___ EXCERPTED RECORDS ___

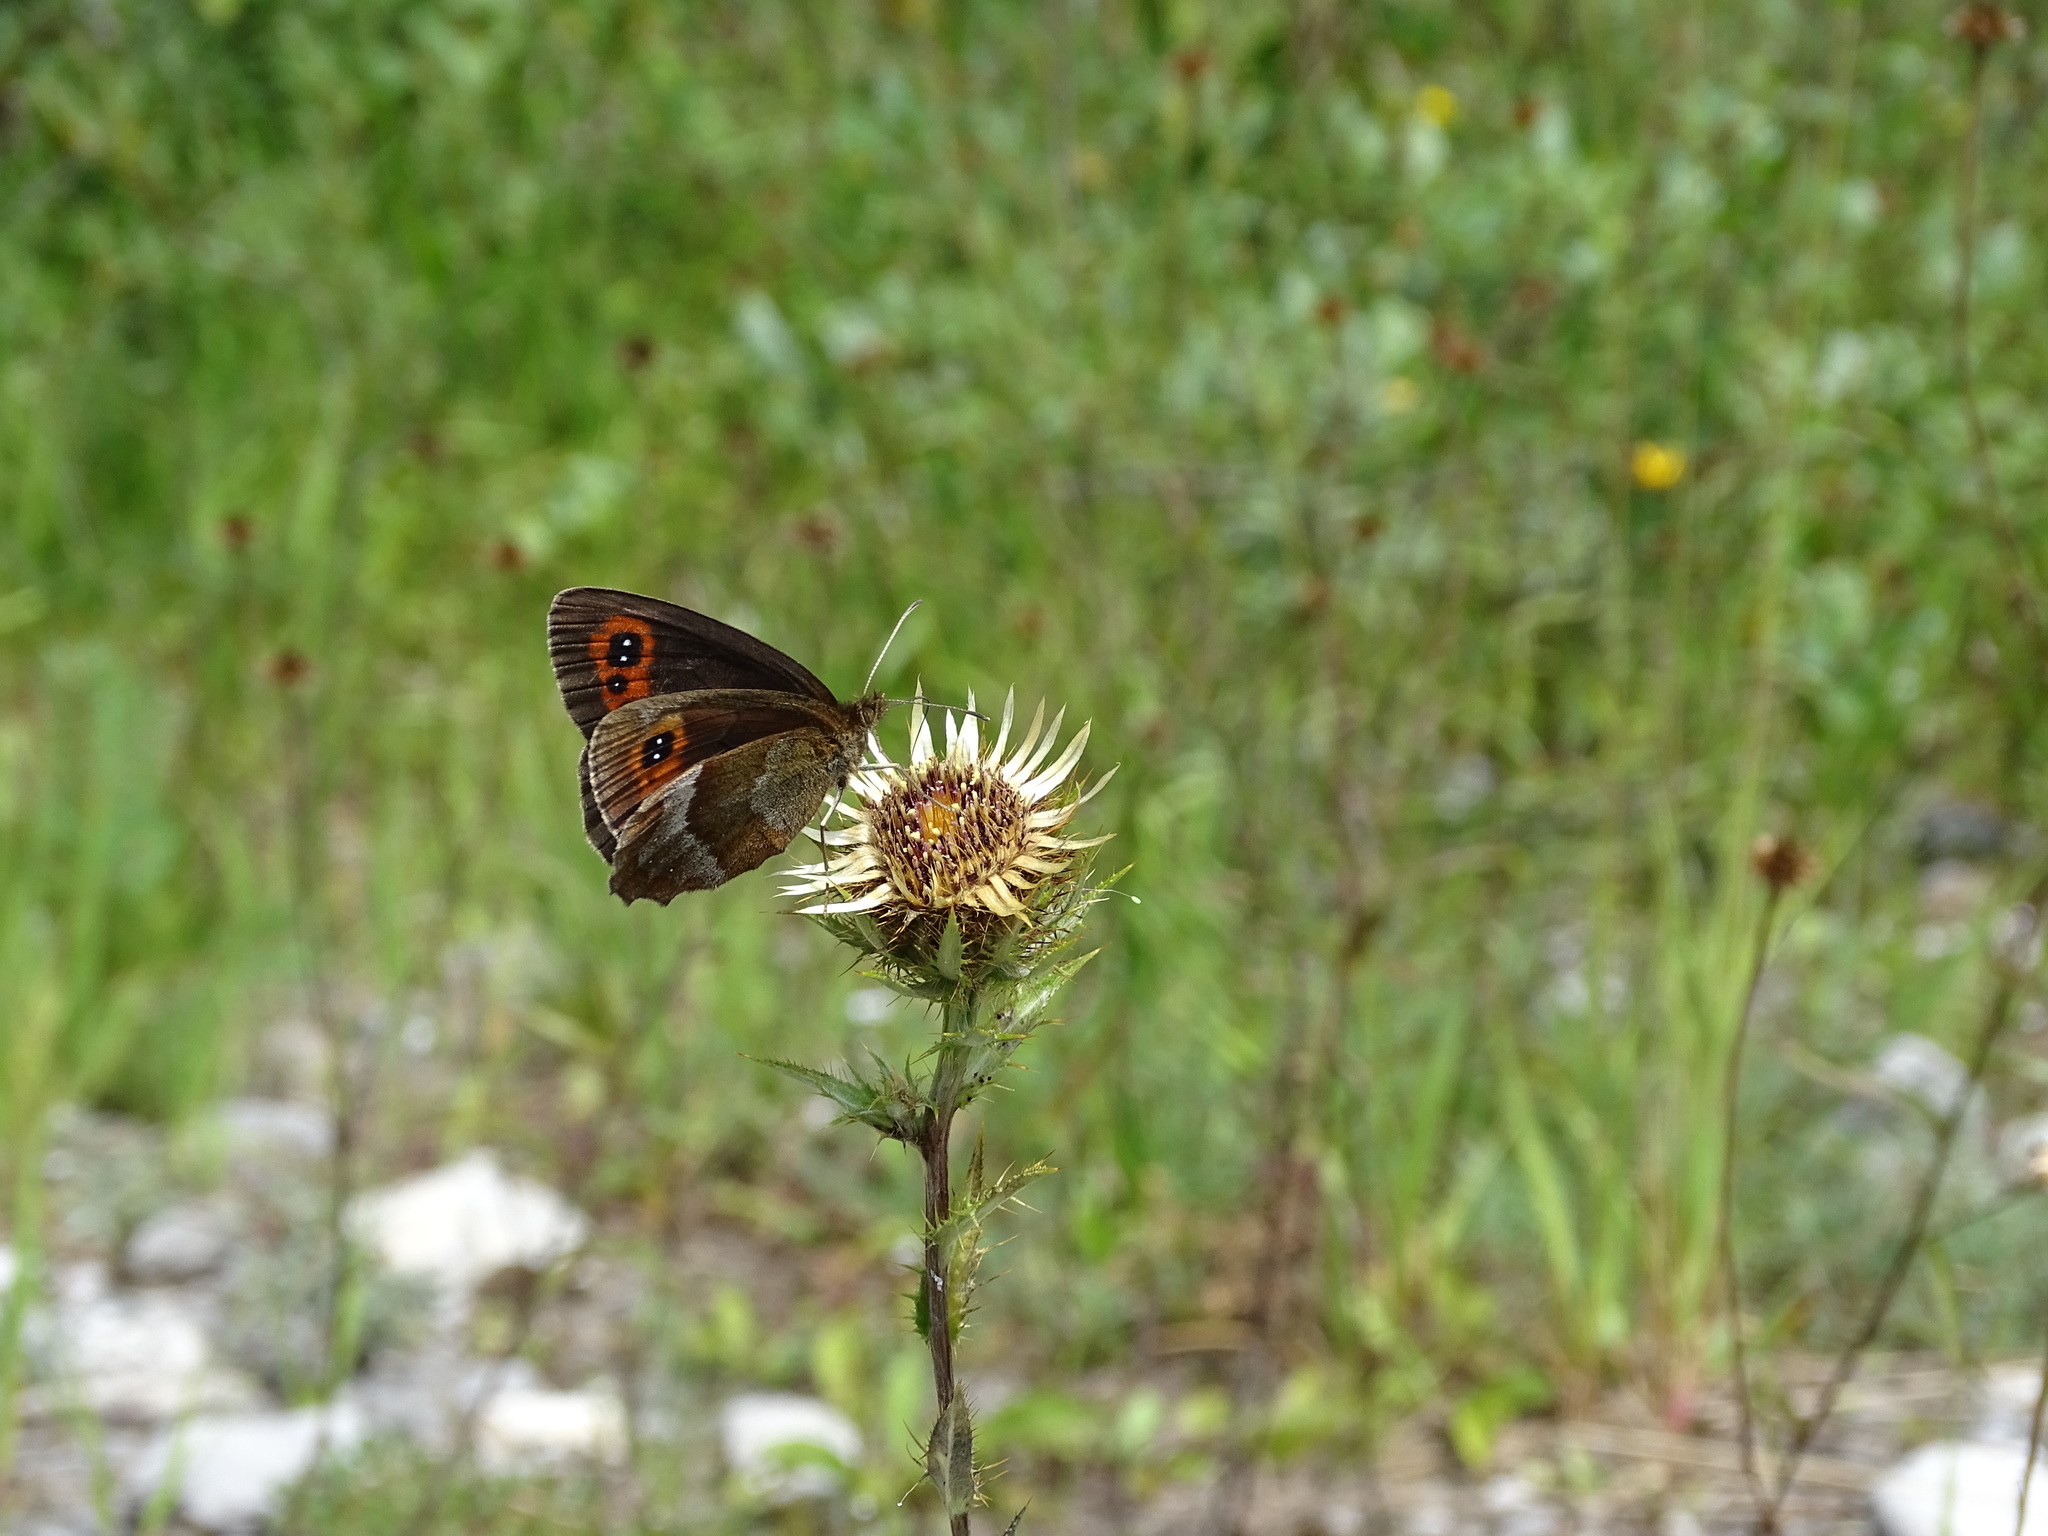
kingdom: Animalia
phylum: Arthropoda
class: Insecta
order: Lepidoptera
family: Nymphalidae
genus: Erebia
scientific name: Erebia aethiops
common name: Scotch argus
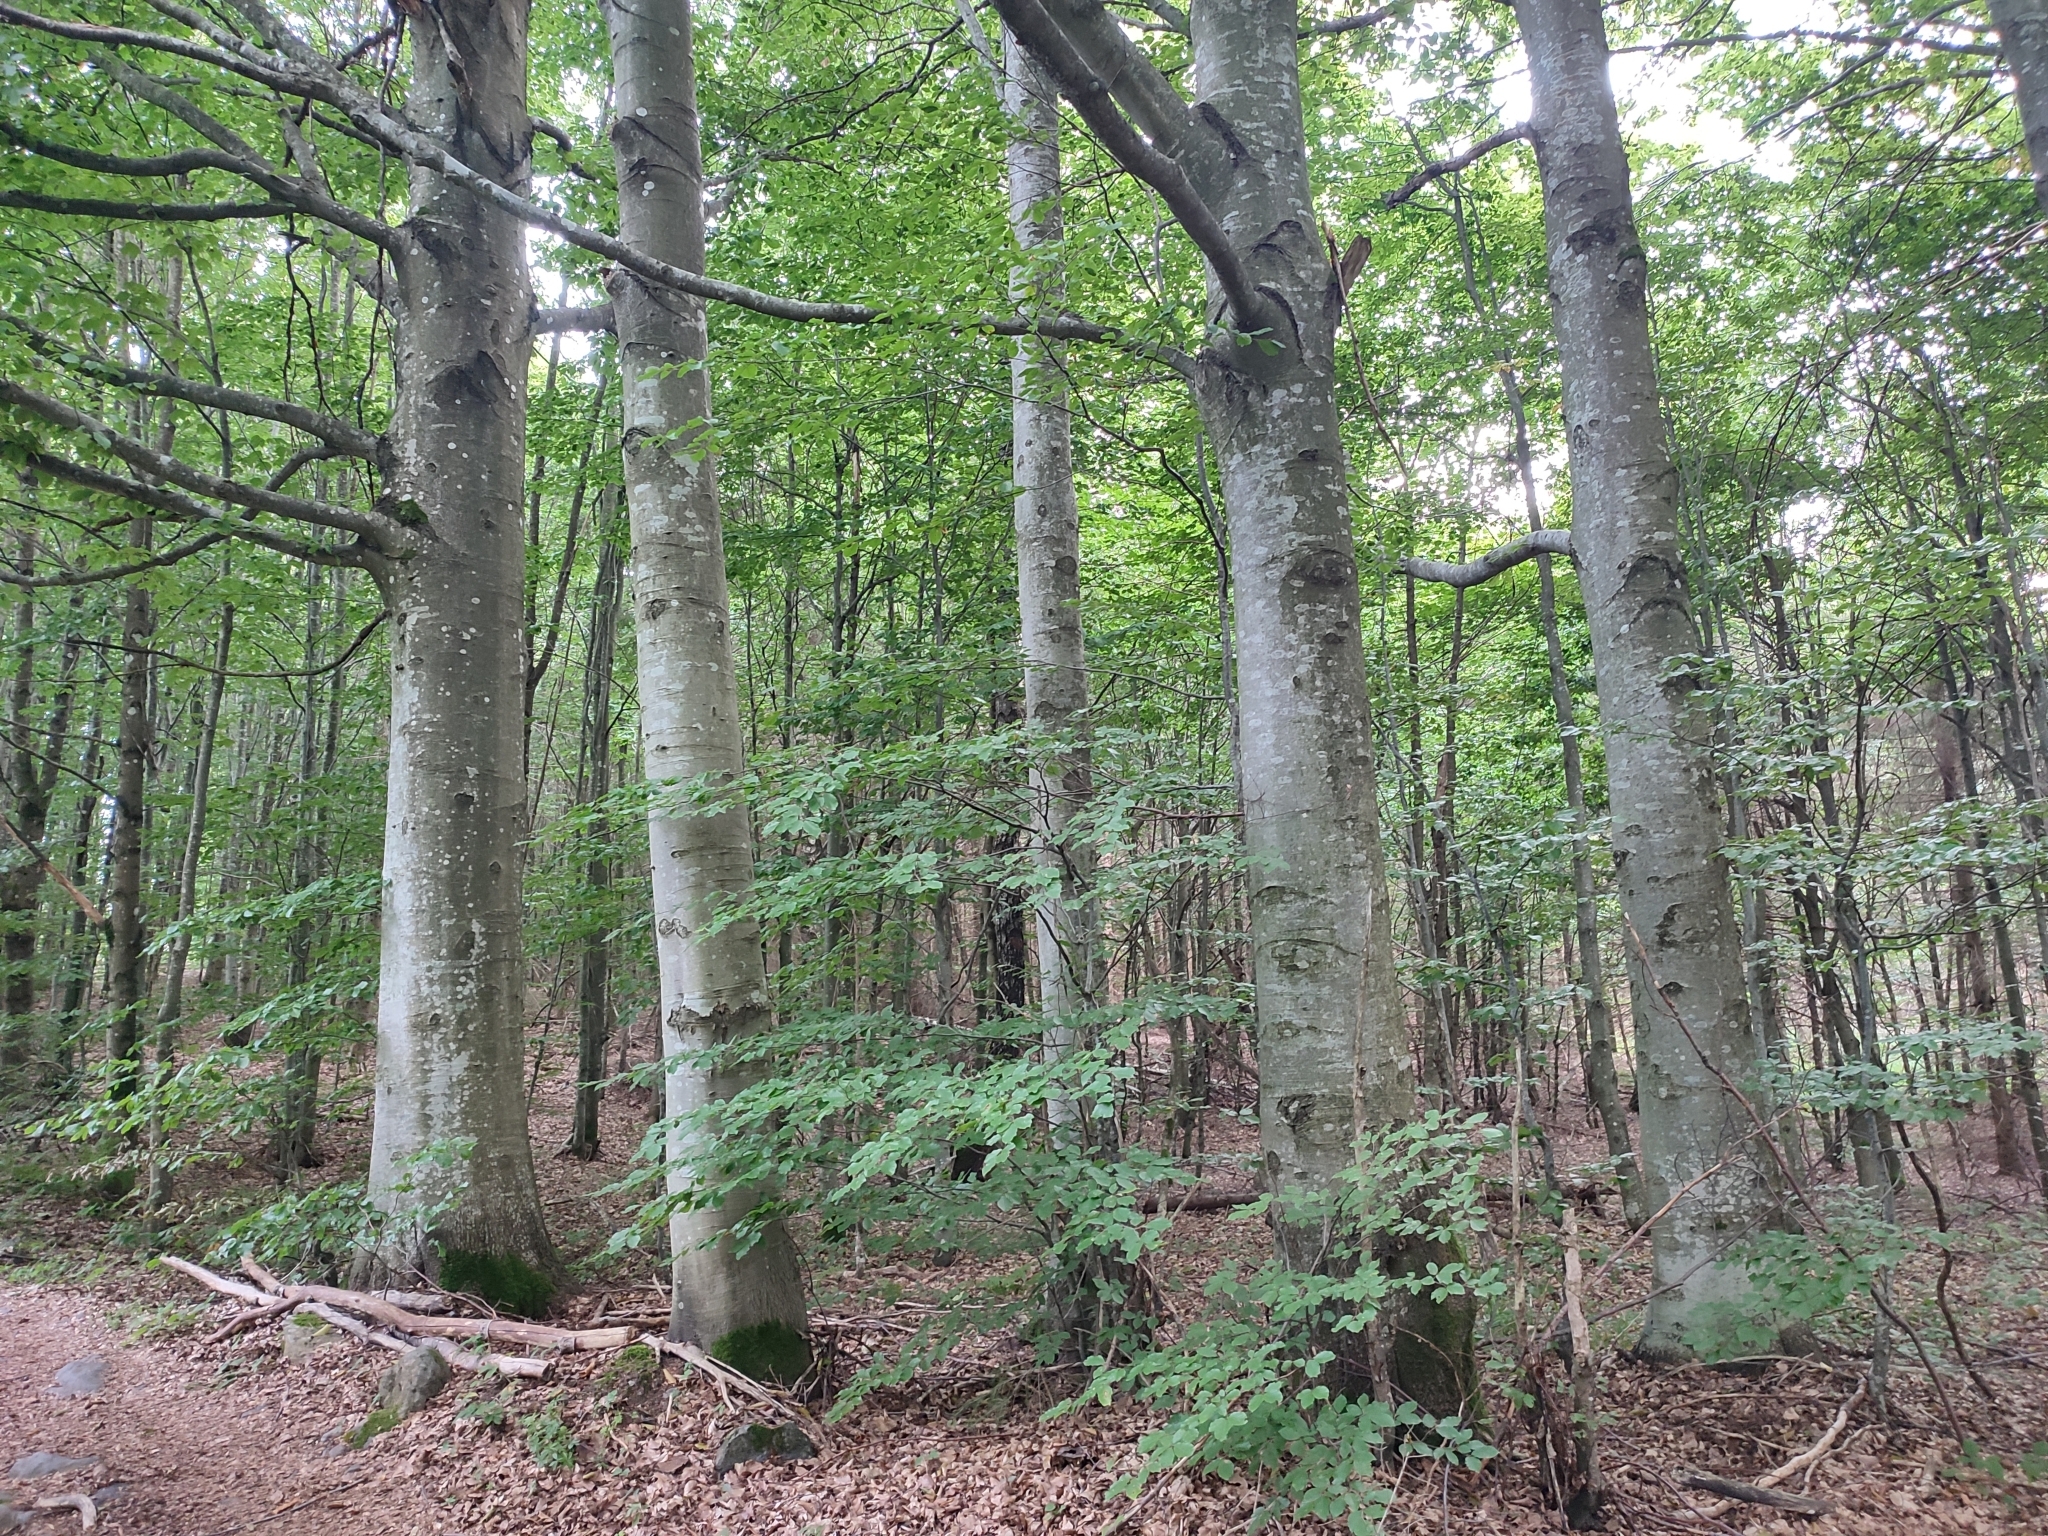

___

SET TASK> Please give the text lines of all the rows above as a JSON list of strings, one string per line, with blank lines and the pictures left out.

THE RESPONSE>
[
  "kingdom: Animalia",
  "phylum: Arthropoda",
  "class: Insecta",
  "order: Lepidoptera",
  "family: Nymphalidae",
  "genus: Erebia",
  "scientific name: Erebia aethiops",
  "common name: Scotch argus"
]